Pivot Bio’s trial data adds to an accumulating body of evidence that organic modes of agriculture can maintain and even increase crop outputs. In 2022, Nature published a review of 30 long term field experiments across Europe and Africa that used Ecological Intensification Techniques – farming techniques designed to maintain natural ecosystem services. Some farms were able to maintain existing yields with fewer synthetic inputs. The techniques also increased yields in nutrient-poor areas traditionally dominated by low-output agriculture. Overall, researchers concluded that bio-based farming inputs can are a sustainable, equitable, and prodcutvie pathway to maintain food supply while decreasing synthetic fertilizer production and use.
Holistic change
For bio-agetch to work most effectively, they must be integrated into whole new systems of farm management. Although many farmers may consider an organic transition, they are often not clear on how they should alter their operations to achieve this.
For this reason, bio agtech startups are selling a suite of farm services to accompany their tech. Indigo Agriculture is one of them. Their Market+ is a digital marketing application that enables farmers to sell directly to interested buyers. Indigo also offers a course called ‘Carbon College’ to educate farmers in carbon farming techniques that encourage farm soils to sequester as much Co2 as possible. In addition, the companies have their own certified carbon credit scheme where they pay farmers per ton of carbon they sequester using soil management techniques.
One obstacle to bio agtech adoption is visibility and marketing.
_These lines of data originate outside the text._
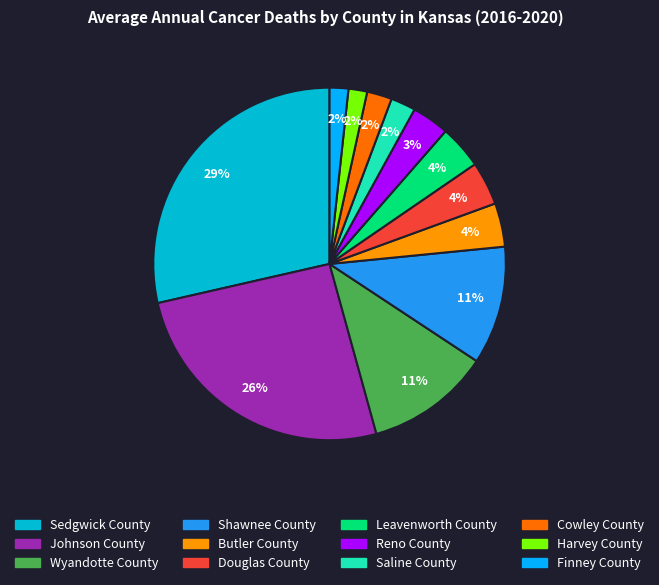

What is the largest slice in the pie chart?

Sedgwick County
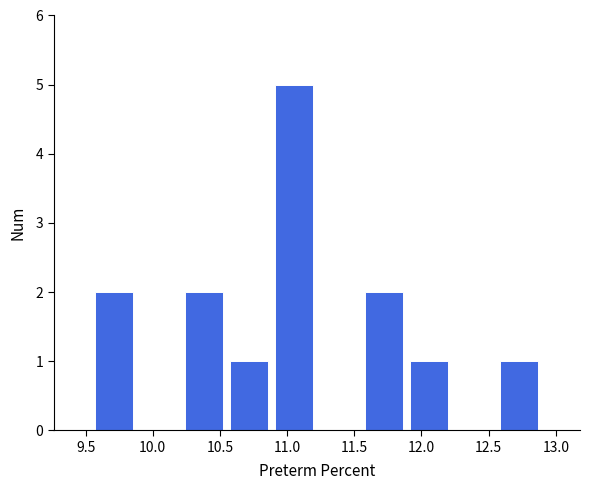

Reading left to right, transcribe this chart: for each bar, give the range it covers on the x-axis and its height. Neither the bar edges nor the heights are printed on the chart, so give them approximately, as read against the axes.

9.55 to 9.90: 2
9.90 to 10.20: 0
10.20 to 10.55: 2
10.55 to 10.90: 1
10.90 to 11.20: 5
11.20 to 11.55: 0
11.55 to 11.90: 2
11.90 to 12.25: 1
12.25 to 12.55: 0
12.55 to 12.90: 1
The Dutch government set out to solve this by promoting new green agrochemicals in a recently launched Biobased Products Database. It collates all biobased products being produced and marketed in the Netherlands. Products listed must meet European standards that define the extent to which a product can go under the biobased appellation. Before inclusion, each one is asssed by an editorial borad consisting of exports from six organisations active in the bio-based economy, including the Centre of Expertise Biobased Economy (COE BBE).
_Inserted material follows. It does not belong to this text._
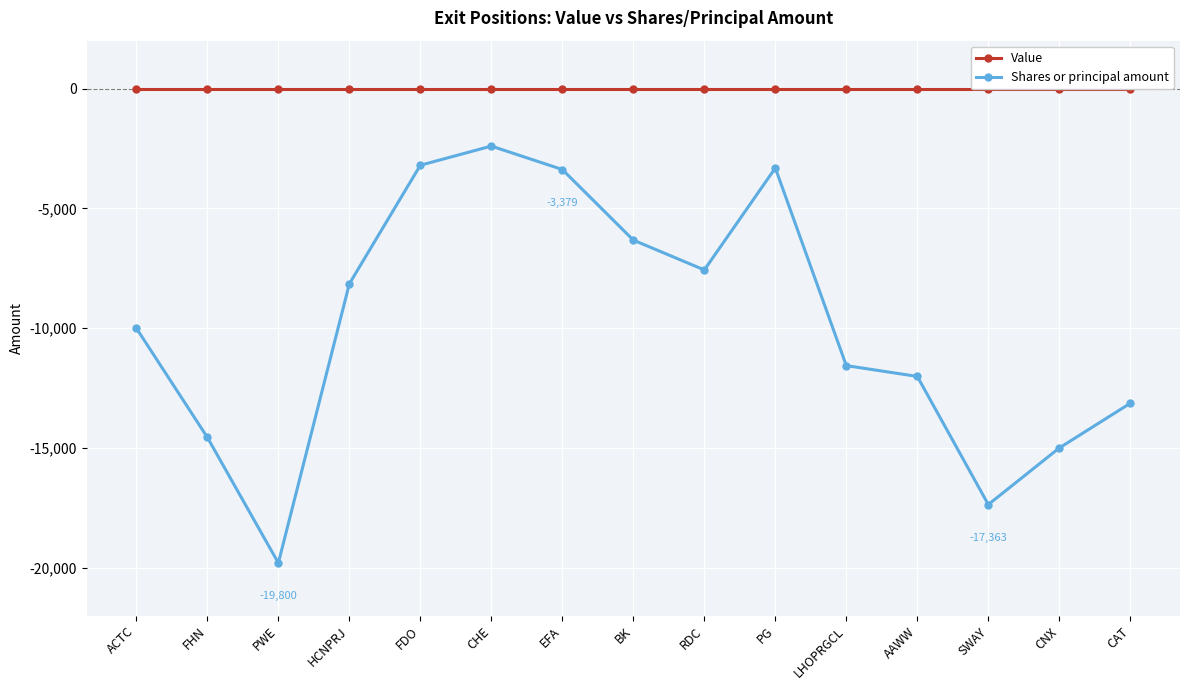

What is the difference between the highest and lowest values at RDC?

7570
It is only a matter of time when the ecological costs of the seven-decade experiment in synthetic farming will become apparent, even in food-secure regions of the Global North. Yet if high yield in 20th century agriculture relied on breakthroughs in petrochemical synthetics, the 21st century is already seeing biological innovations offering ways to reduce agriculture’s impacts while ensuring a secure food supply into the future.